From the Publisher
Art and Architecture in the Poetry of Robert Browning is a comprehensive study of the imagery in Browning's poetry. Thomas relates the allusive imagery of Browning to the art and architecture of Florence and Rome. He includes a map of both cities and more than 300 pictures of art and architecture, making the set of books an excellent travel guide as well as a reference tool. When using the Compendium and Appendix as a travel guide you might find yourself as an eighteenth century traveler, when literary works were used as guides instead of generic maps. The experience of visiting cities such as Rome and Florence, are made richer by Thomas. His books not only inform a traveler of the location of striking art works but also the context in which Browning used these pieces in his poetry.
From the Inside Flap
Charles Flint Thomas has resided abroad thirteen times over the last twenty-three years in order to observe firsthand the sources for the pictures, sculpture, and architecture that Robert Browning wrote about. The result is a comprehensive and detailed study in which approximately 100 of the some 500 items entered are advanced as original sources.

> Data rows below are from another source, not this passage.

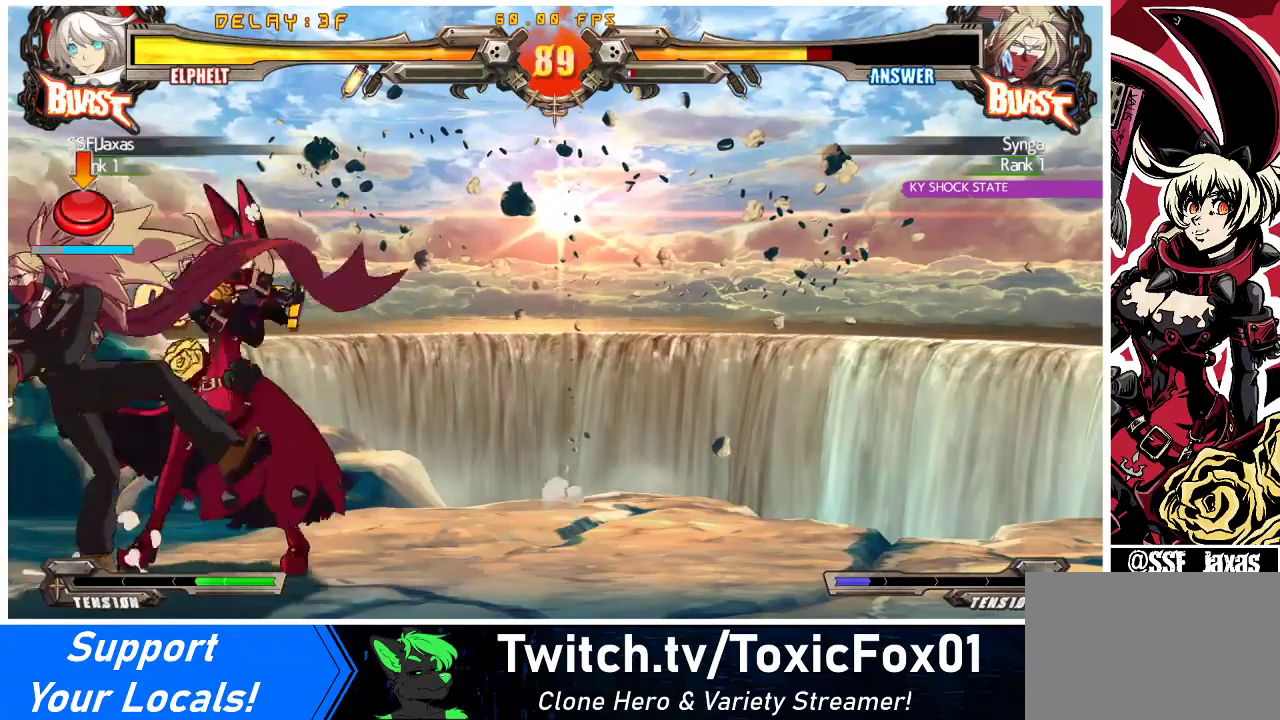
{"buttons": ["DPAD_RIGHT"], "events": [[100, "CROSS", "down"], [200, "CROSS", "up"], [267, "R1", "down"], [367, "DPAD_RIGHT", "down"], [367, "R1", "up"]]}
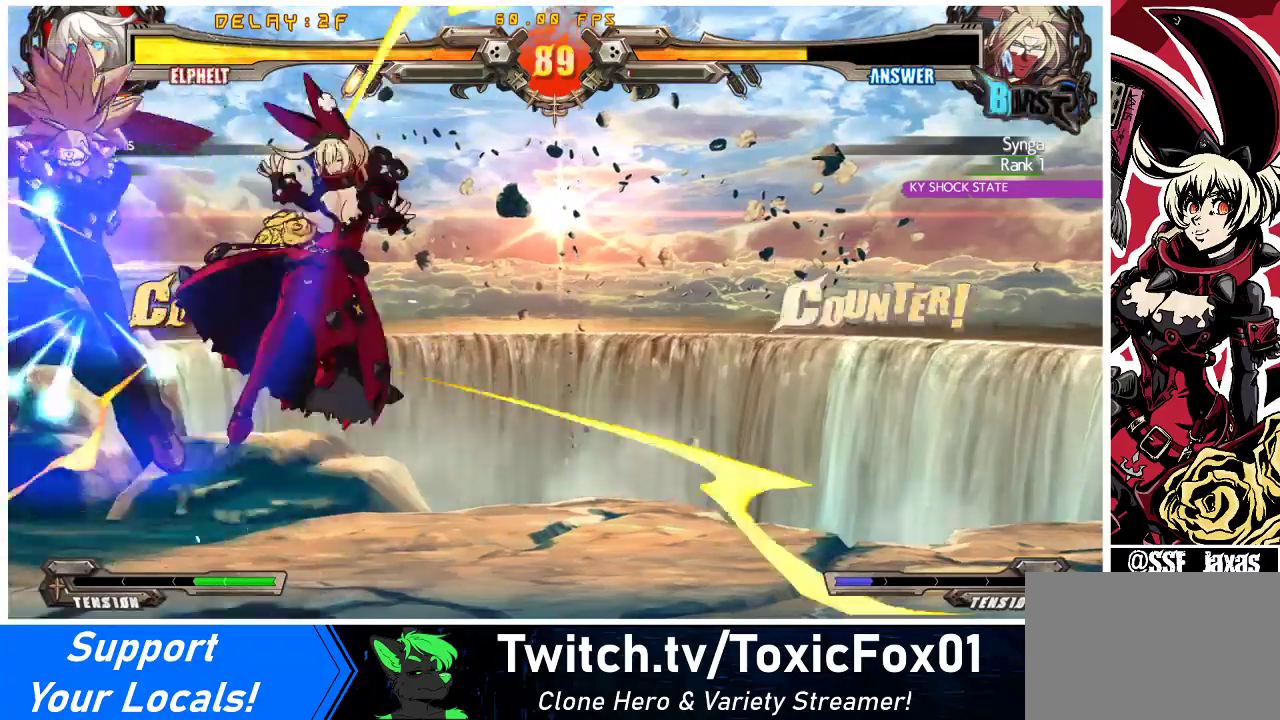
{"buttons": ["DPAD_DOWN"], "events": [[167, "DPAD_RIGHT", "up"], [333, "SQUARE", "down"], [467, "DPAD_DOWN", "down"], [467, "SQUARE", "up"]]}
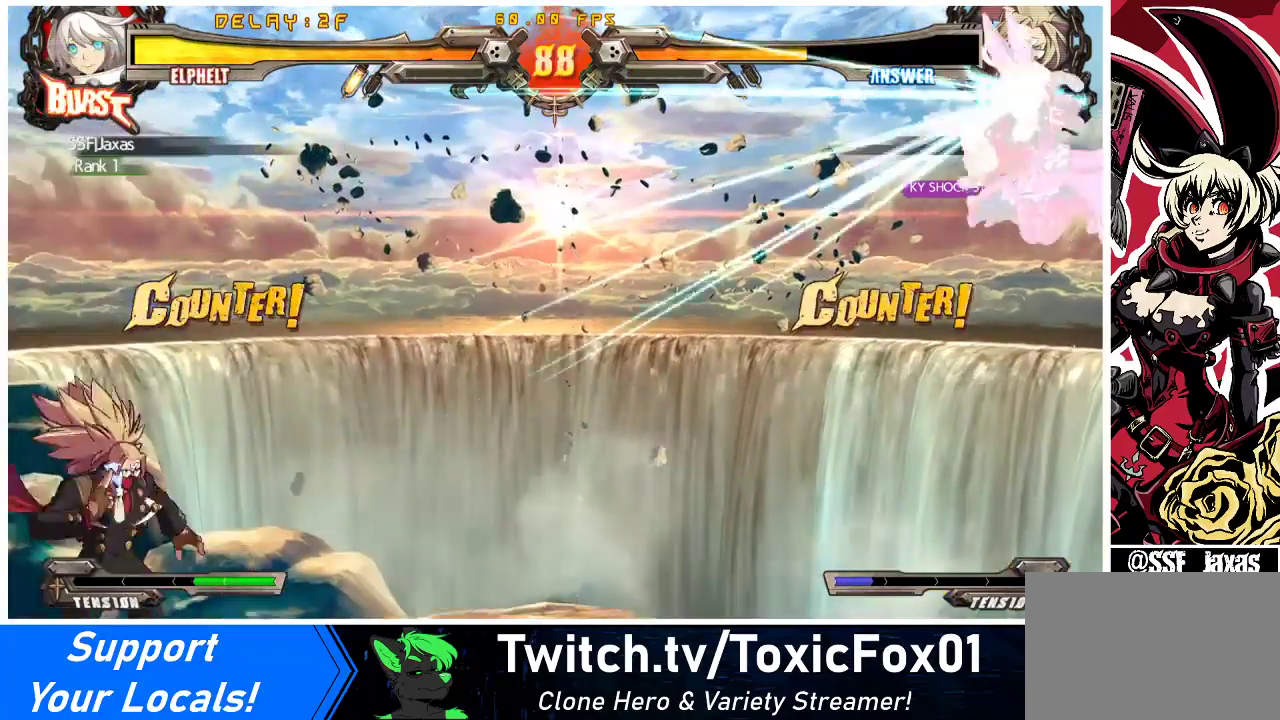
{"buttons": ["DPAD_RIGHT"], "events": [[33, "DPAD_LEFT", "down"], [67, "DPAD_DOWN", "up"], [100, "CROSS", "down"], [167, "DPAD_LEFT", "up"], [200, "CROSS", "up"], [300, "DPAD_RIGHT", "down"], [367, "DPAD_RIGHT", "up"], [433, "DPAD_RIGHT", "down"]]}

For the first time there is a model for the tower in "Childe Roland to the Dark Tower Came," several sources for the tomb in "The Bishop Orders His Tomb at St. Praxed's Church," a model for the bust in "The Statue and the Bust," a statue for "Cleon," a bust for "Protus," and, most important, the Castellani fleur de lis ring in The Ring and the Book - just to name art and architecture mentioned in titles of poems by Browning.

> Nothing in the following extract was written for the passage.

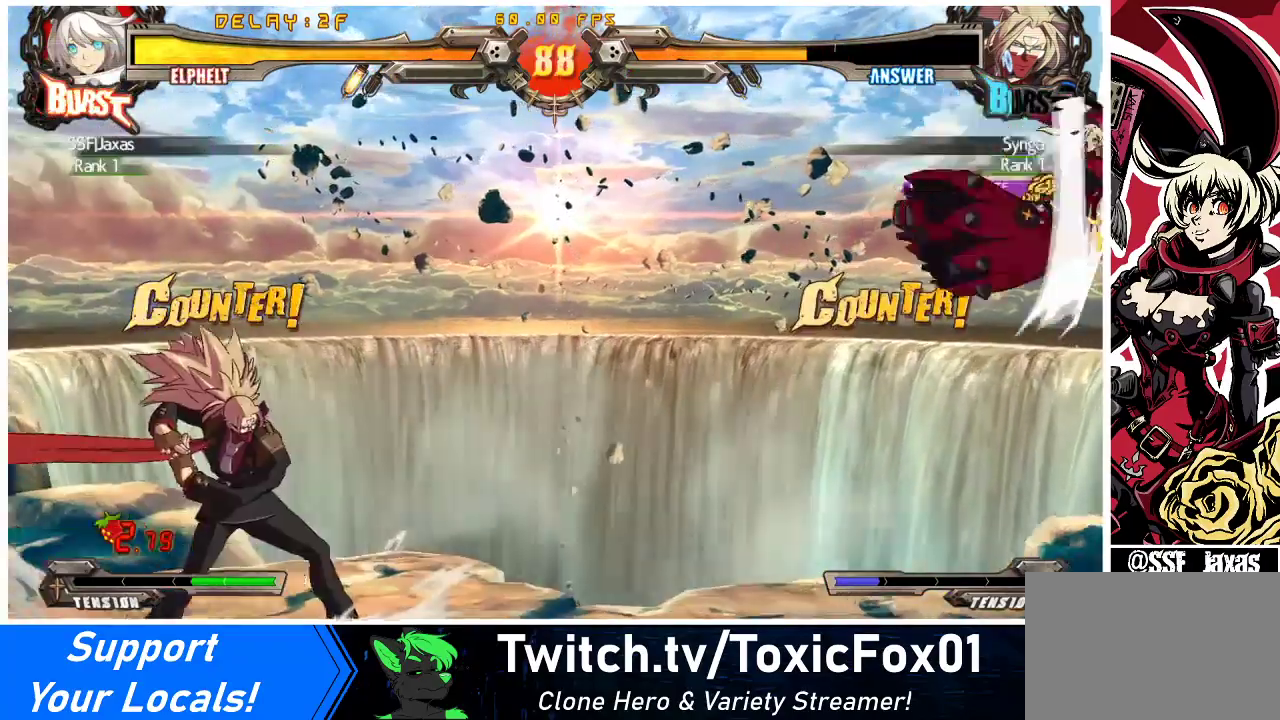
{"buttons": ["DPAD_DOWN", "DPAD_LEFT"], "events": [[33, "CROSS", "down"], [200, "CROSS", "up"], [400, "DPAD_DOWN", "down"], [467, "DPAD_LEFT", "down"], [467, "DPAD_RIGHT", "up"]]}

An additional original aspect of this work is the Summary of Composite Sources. The Summary advances the theory that Browning uses composite sources for about forty references to unspecified and imaginary art and architecture that conflate actual models known to Browning. Added to this is the symbolic analysis of two or three dozen sources based on primarily original interpretations. And, finally, there are numerous seldom-seen illustrations, identifications of a number of little known locations, and much new evidence supporting sources nominated by other scholars.
This study is basically organized as a descriptive reference tool. The body of the study consists of citations from over 70 of Browning's poems; notes presenting sources for the pictures, sculpture, and architecture described in the citations; and over 260 illustrations of the sources, about seventy per cent of which are in color. Other features are a Table of Chronology, which covers Browning's travels and readings as they pertain to his education in art history; an Index of Artists mentioned in Browning's poetry; an Index of Sources with Locations; an Index of Miscellaneous Sources; maps of Florence and Rome; and a key to Bibliography.